§ **PROVIDED ENTRIES**:
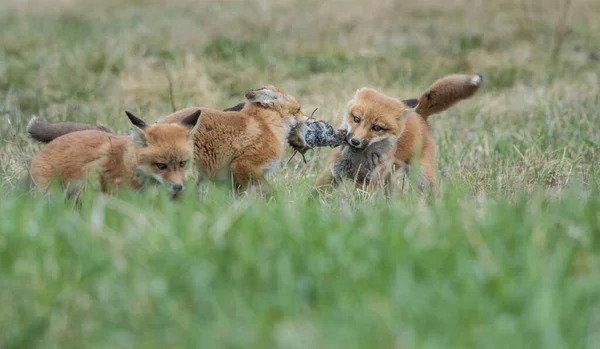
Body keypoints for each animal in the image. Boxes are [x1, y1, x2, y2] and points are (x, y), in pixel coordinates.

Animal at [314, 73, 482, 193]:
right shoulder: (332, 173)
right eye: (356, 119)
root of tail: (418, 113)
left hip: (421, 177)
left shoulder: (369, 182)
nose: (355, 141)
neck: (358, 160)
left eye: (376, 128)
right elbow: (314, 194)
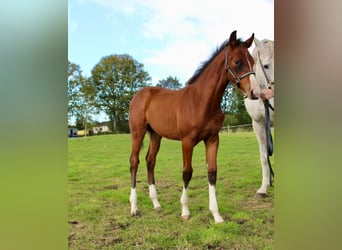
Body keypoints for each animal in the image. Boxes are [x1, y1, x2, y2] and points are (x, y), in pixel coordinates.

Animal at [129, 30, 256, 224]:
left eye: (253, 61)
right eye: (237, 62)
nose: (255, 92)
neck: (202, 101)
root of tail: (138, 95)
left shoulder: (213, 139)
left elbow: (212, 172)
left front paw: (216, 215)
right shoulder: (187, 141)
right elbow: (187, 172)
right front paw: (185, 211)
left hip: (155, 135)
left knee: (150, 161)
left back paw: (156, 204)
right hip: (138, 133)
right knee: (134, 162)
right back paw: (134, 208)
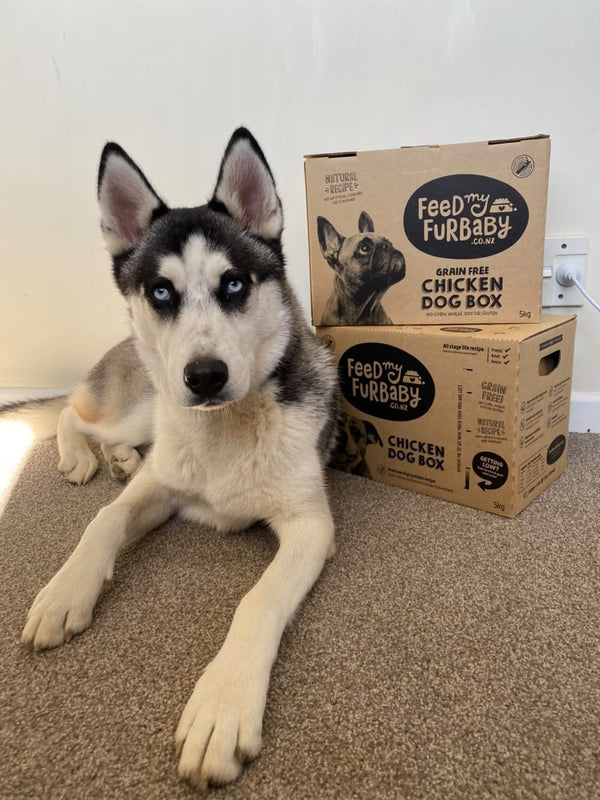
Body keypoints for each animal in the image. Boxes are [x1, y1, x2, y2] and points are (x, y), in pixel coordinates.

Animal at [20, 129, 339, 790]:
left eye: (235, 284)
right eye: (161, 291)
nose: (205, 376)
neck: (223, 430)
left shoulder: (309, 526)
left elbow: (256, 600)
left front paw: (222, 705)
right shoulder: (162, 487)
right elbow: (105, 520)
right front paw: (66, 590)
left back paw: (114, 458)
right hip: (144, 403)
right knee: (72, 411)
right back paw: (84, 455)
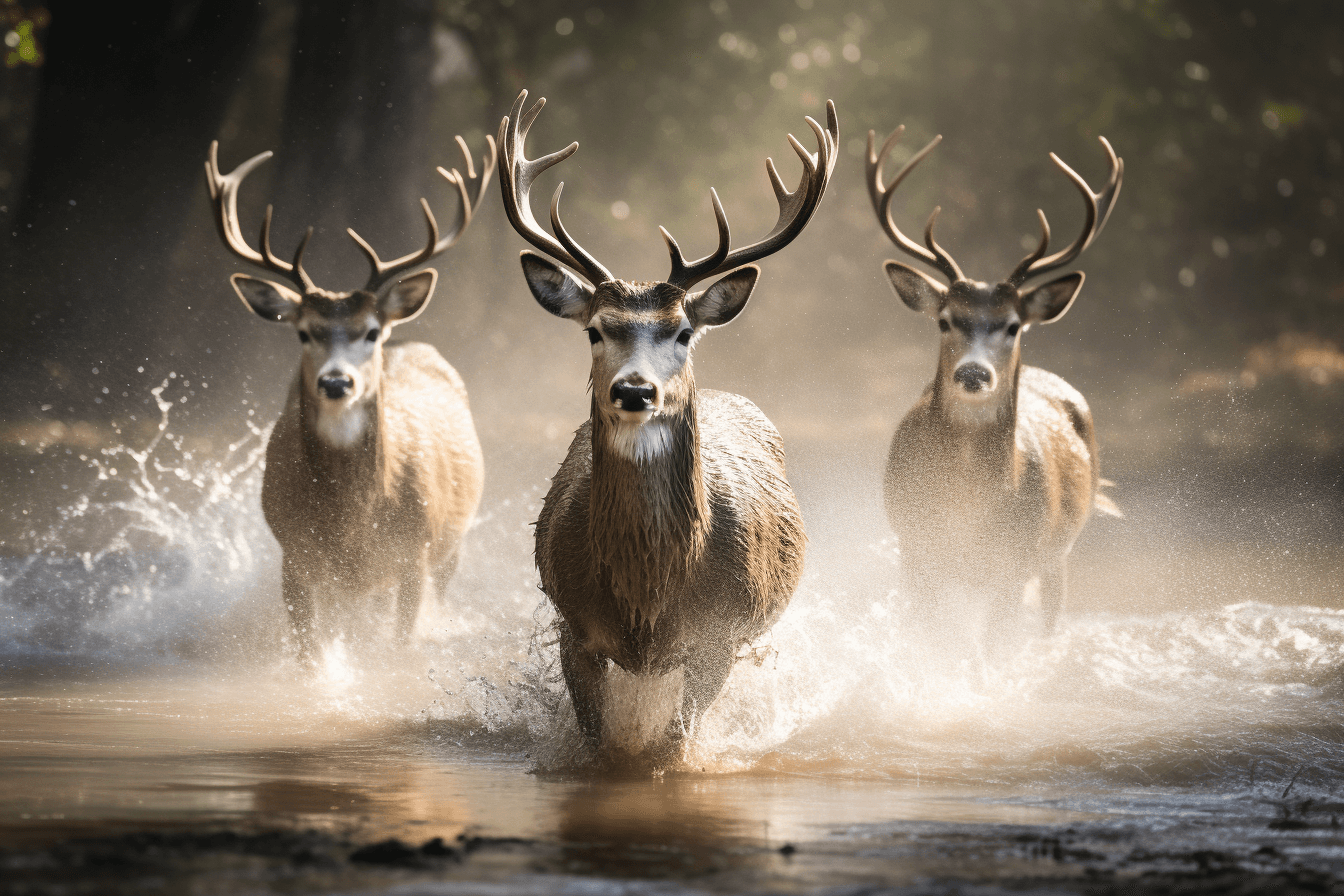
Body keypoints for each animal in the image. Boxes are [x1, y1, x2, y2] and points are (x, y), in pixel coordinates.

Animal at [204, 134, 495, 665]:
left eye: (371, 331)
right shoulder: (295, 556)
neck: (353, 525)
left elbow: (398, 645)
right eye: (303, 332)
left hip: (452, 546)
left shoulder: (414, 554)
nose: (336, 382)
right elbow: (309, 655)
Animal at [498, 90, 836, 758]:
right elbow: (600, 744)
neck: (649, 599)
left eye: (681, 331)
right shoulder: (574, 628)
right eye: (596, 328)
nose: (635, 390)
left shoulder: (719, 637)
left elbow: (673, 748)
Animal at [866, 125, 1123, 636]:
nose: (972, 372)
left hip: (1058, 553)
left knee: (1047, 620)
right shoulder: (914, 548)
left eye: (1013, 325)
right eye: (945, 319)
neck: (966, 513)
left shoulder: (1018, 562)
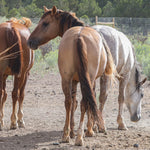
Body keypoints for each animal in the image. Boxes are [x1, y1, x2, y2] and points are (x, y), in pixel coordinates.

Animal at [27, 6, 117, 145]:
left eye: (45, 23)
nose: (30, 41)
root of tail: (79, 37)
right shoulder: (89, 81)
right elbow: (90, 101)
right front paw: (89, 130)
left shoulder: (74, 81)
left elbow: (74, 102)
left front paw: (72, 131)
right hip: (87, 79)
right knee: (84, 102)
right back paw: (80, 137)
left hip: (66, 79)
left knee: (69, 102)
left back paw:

==

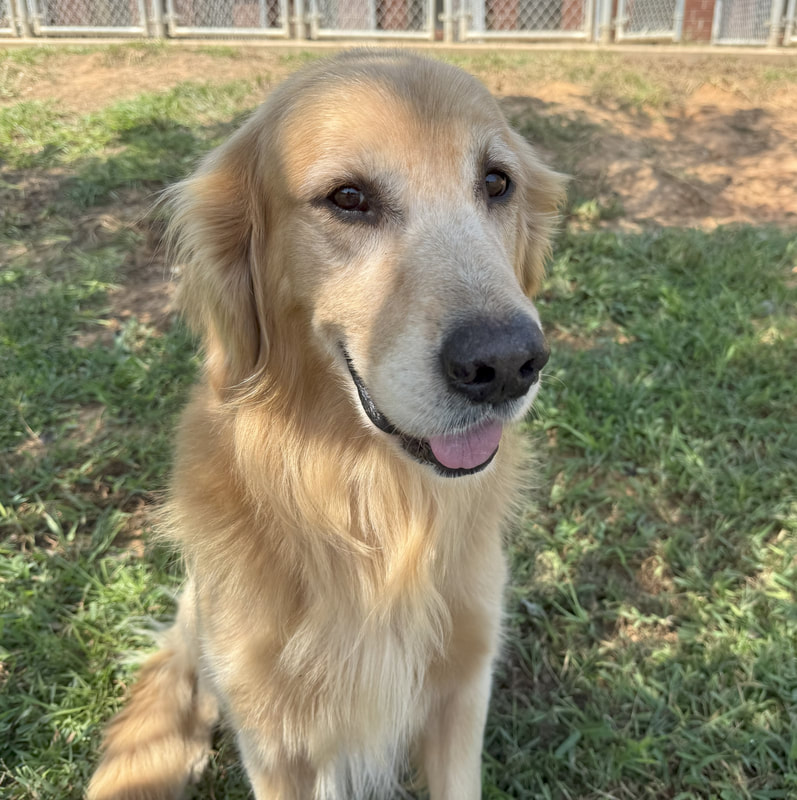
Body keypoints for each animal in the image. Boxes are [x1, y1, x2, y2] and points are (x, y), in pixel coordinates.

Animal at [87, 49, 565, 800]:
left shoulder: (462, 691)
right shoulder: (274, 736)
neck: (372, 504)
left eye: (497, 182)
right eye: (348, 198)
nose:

...

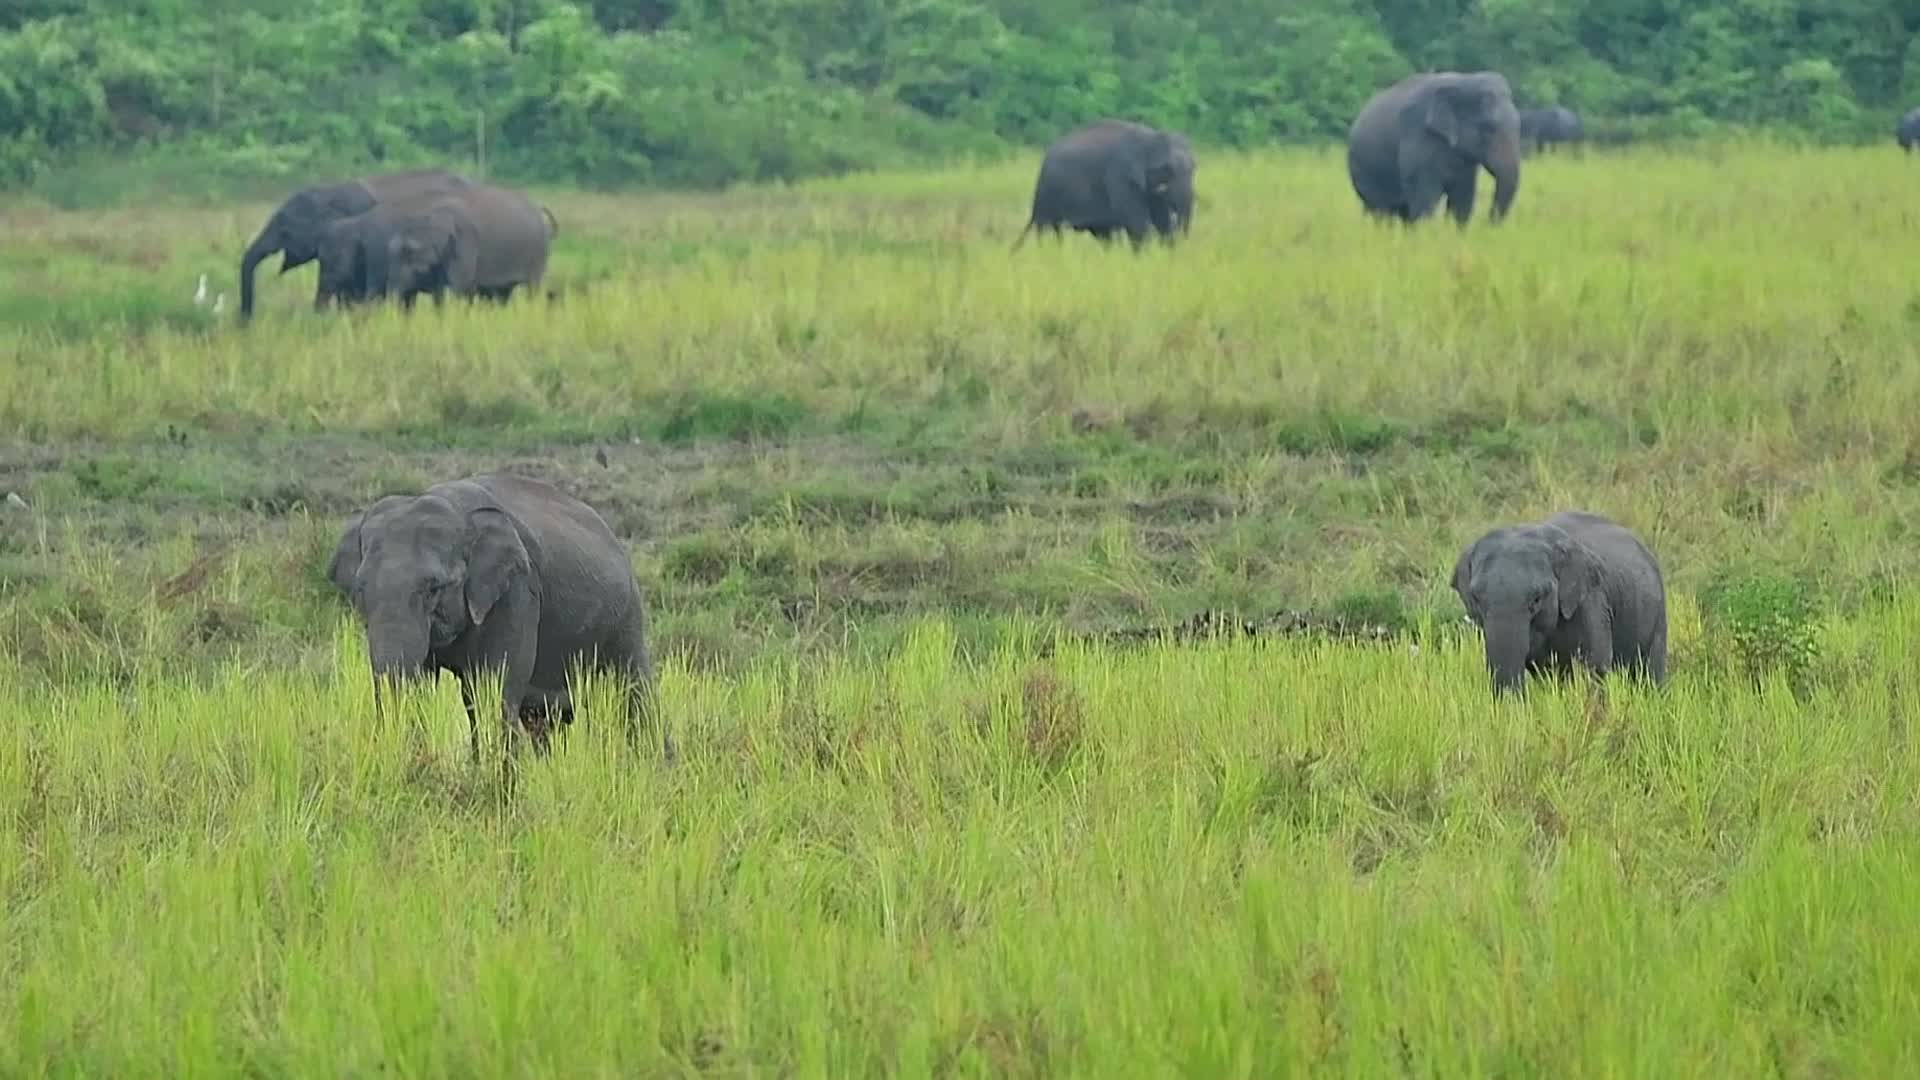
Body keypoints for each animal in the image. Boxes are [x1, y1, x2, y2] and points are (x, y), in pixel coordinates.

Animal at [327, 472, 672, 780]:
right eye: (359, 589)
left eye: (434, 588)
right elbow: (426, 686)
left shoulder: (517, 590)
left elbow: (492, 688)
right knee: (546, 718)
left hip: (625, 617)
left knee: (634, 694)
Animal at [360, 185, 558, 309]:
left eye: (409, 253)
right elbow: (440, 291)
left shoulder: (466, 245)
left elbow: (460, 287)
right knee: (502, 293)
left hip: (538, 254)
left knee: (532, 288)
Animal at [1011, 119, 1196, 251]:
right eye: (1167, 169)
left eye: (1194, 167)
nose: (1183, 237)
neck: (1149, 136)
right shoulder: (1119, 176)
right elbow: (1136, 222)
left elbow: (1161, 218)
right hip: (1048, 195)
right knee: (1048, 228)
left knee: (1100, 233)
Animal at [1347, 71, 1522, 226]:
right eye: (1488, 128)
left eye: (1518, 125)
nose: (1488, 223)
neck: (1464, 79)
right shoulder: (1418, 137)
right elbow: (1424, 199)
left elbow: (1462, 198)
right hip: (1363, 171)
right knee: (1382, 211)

§ **ASSIGNMENT**: Out of the data above, give again only the lines starting at the one holding "right elbow: (309, 655)" and ending at the one holding "left hip: (1058, 553)", unchanged.

§ **SOLUTION BELOW**:
right elbow: (309, 655)
Animal at [498, 90, 836, 758]:
right elbow: (600, 744)
neck: (649, 599)
left eye: (681, 331)
right shoulder: (574, 628)
right eye: (596, 328)
nose: (635, 390)
left shoulder: (719, 637)
left elbow: (673, 748)
Animal at [866, 125, 1123, 636]:
nose: (972, 372)
left hip: (1058, 553)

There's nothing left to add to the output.